Someone wrote in [personal profile] vampyrichamster 2006-12-27 04:14 pm (UTC)

Well you can call me a google dork :)

There are quite a number of liberal Malays especially from where I live. I'm from one of those suburbs where the percentage of English speaking snobs is comparatively high. Though I do agree that the freethinkers are too quite to be seen as we don't really "come out of the closet" and tell the world what we think (for very good reasons).

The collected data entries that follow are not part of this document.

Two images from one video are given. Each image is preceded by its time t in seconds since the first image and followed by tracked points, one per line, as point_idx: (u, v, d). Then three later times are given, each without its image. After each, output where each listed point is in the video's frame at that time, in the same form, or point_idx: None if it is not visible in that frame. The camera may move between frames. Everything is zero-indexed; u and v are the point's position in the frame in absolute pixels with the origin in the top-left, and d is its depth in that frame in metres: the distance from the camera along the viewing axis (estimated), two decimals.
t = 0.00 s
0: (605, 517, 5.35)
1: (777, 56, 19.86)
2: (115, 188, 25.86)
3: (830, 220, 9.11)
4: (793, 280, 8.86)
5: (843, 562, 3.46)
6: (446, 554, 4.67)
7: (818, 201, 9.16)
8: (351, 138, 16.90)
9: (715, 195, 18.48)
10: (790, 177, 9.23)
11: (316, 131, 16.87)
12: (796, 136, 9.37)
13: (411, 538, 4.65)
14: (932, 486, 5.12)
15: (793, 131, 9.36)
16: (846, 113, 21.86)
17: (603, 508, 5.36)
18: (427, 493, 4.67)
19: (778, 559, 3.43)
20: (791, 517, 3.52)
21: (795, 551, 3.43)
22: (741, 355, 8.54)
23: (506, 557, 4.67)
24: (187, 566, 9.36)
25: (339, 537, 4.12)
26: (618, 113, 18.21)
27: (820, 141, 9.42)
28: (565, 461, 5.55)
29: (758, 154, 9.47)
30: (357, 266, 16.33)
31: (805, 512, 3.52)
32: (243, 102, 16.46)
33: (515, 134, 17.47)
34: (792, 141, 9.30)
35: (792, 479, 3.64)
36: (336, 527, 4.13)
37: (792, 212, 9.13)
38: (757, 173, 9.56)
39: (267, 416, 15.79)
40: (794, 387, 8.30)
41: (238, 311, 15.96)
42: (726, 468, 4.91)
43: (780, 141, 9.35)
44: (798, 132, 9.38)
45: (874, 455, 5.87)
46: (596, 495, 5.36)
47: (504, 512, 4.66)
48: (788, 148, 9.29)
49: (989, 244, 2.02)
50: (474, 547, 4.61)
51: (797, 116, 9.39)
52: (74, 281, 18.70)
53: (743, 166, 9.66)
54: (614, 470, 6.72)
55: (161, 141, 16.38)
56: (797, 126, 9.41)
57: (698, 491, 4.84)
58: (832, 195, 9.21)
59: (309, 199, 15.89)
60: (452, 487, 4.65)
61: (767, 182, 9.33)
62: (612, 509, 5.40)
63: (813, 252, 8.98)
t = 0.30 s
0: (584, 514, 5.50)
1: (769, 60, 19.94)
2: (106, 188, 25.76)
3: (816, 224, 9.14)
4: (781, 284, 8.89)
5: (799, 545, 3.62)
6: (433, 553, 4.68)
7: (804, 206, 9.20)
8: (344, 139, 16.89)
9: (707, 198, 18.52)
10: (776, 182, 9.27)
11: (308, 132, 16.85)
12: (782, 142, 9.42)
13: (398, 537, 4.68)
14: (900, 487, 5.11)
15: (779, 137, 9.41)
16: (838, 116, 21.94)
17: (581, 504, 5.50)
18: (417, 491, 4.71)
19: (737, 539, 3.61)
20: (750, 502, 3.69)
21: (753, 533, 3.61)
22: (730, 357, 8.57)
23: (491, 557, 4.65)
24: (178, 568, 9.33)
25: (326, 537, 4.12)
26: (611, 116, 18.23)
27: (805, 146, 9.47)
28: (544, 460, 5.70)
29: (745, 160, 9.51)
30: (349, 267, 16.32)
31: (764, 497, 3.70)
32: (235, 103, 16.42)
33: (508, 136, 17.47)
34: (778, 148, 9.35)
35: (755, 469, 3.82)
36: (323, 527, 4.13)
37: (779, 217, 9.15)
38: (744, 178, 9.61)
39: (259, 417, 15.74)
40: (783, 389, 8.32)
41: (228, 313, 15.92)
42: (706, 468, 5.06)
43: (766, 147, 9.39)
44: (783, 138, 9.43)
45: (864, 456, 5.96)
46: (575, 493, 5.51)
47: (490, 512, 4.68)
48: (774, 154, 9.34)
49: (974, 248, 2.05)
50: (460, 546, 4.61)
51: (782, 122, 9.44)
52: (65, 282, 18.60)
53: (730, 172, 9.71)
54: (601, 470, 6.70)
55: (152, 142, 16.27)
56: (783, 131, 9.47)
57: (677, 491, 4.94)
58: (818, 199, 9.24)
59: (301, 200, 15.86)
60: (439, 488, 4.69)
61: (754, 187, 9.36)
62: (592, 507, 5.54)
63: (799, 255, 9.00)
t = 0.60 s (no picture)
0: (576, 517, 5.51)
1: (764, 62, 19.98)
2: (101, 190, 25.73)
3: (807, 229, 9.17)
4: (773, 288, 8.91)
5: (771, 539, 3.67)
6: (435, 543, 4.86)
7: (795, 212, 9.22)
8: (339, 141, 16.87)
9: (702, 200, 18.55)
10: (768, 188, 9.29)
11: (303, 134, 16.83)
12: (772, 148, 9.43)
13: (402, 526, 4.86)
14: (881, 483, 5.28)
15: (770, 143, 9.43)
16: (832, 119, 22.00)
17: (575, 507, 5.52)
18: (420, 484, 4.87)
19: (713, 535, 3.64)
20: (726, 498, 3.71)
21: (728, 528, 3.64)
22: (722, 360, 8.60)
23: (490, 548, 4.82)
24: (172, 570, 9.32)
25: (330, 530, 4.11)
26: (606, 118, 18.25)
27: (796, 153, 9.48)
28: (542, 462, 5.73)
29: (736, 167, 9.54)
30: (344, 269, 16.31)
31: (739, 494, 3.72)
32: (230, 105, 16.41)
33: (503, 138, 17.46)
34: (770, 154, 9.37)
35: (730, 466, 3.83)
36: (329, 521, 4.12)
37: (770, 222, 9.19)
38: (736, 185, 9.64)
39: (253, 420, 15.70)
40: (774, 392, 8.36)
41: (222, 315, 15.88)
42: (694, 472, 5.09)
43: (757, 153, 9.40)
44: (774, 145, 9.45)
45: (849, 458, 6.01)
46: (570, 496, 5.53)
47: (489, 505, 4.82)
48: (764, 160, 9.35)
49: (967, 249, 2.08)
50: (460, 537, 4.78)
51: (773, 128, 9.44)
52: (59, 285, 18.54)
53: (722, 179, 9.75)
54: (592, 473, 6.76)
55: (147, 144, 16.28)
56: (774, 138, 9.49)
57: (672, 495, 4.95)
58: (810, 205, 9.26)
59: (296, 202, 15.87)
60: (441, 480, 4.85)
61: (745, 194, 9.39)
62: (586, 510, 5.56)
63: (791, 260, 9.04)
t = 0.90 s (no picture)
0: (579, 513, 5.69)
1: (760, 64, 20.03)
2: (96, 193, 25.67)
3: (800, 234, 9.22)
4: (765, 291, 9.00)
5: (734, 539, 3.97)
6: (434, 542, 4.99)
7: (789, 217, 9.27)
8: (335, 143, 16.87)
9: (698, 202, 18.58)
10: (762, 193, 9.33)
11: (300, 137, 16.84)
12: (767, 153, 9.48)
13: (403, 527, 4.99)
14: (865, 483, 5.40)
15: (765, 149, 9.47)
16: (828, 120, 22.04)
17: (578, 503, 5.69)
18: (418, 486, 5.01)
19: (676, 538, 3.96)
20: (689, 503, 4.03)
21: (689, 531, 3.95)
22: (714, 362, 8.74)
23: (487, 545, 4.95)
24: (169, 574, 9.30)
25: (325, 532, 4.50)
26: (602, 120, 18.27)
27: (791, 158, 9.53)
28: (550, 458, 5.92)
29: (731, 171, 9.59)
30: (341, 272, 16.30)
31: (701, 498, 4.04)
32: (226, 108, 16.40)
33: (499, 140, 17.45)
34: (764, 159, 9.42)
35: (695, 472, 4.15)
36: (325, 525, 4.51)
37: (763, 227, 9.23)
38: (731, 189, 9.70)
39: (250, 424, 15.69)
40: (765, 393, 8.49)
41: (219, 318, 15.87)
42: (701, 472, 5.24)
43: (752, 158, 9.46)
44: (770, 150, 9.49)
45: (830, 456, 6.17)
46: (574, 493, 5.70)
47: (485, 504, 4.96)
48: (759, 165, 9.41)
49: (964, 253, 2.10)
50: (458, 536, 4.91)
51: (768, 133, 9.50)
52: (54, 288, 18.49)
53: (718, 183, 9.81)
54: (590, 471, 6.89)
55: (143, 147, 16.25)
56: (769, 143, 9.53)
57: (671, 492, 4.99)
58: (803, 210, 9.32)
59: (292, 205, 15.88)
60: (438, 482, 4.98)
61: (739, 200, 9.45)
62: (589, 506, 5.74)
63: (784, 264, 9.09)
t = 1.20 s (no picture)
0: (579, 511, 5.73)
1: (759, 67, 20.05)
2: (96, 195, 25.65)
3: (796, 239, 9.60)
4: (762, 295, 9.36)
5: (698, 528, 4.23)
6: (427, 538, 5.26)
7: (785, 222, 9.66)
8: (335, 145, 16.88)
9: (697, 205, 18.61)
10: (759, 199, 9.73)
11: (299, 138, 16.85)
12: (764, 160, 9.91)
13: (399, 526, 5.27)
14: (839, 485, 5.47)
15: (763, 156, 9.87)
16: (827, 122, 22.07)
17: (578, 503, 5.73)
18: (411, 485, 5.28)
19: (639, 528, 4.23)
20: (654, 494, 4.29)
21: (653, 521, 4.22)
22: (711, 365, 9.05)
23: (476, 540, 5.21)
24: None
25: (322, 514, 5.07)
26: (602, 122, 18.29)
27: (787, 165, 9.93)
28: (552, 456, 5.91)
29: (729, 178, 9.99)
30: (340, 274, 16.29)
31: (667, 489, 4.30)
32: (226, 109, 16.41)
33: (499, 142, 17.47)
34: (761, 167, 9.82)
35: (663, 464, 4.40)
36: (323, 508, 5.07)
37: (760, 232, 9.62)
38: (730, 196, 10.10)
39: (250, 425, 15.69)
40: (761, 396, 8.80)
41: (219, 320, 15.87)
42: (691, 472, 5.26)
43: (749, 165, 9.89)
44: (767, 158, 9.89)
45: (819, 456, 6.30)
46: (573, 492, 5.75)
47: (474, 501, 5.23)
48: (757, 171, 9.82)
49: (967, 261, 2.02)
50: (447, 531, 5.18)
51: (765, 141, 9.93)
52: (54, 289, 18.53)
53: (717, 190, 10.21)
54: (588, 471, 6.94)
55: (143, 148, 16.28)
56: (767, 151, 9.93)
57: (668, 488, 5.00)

Honestly, I never really thought much about faith and religion when I was still in school. My school was pretty open and they almost never forced anyone to where the tudung - though my primary school did made sure we did during religious classes.
My environment changed drastically when I entered a compartmentalized pre-u scholarship program at a local uni of 60-odd students. 99% Malays. Majority are from MRSM type of schools. And I was literally the only Malay girl without the tudung.
Most of them are definitely conservatives who do not seem to see any shades of grey. The girls have an (almost) weekly usrah gatherings (religious talk/chat/class type of thing) which I have tried to surreptitiously not attend - in one of the gatherings that I actually did attend they were discussing about apostasy and how it is an insult to Islam. (I have a vivid memory of a girl trying to pronounce the word "secularists" as if it was some alien word). I felt like I have entered the underworld. These are people who are supposedly going to be studying overseas under scholarships and they will become the future "ambassadors" of the multicultural Malaysia.

By the way that mousy Malay girl with the baju kurung and tudung is real. I have three of them as my housemates (just out of curiosity, why was this in foreign press?). It's a horrible stereotype but stereotypes only exist if there is truth to it.

I must sound like I do not like Malays now (which is of course not true) though I have convinced myself this is how the majority of Malays are like. Gone are my idealistic muhibbah dreams.

Yeap things have definitely changed since our parents' time. Malays are just true-conformists. The sultan converts, we convert. The British came, we hardly put up a fight, we started speaking English, we let them bring immigrants in. Imagine if all these had happen to some proud country in the middle-east. Chaos. The same thing is happening now with all the conservatism and the almost fatalistic view on religion. Well at least that is my take on the current trend.

I find comfort that we have a "comparatively sensible" government. I feel that Badawi is sincerely trying his best to work forward while manoeuvering around sensitive topics. Though I did find the general UMNO assembly quite disturbing by all accounts. (Some digression here)I find the whole Malay privilege thing rather stupid and some politicians are definitely taking it a little bit too far. The fact that they demand "special privileges" just proves that Malays cannot survive on their own in the real world. They should instead "berkobar-kobar" to figure out when they can do away with it to show that we are indeed capable of achieving without anymore help.

Anyway you're right that it is utterly impossible for Malaysia to turn into a Taliban like state (though Kelantan is on its way there). I just hope that the ordinary Malay Muslim can see that not all Malays are Muslims or even practicing Muslims and that religion should be of personal matter and not of the authorities. Basically if a religion was so perfect it wouldn’t need fines and counseling sessions.

My classmates would kill me if they knew I have just wrote all of the above.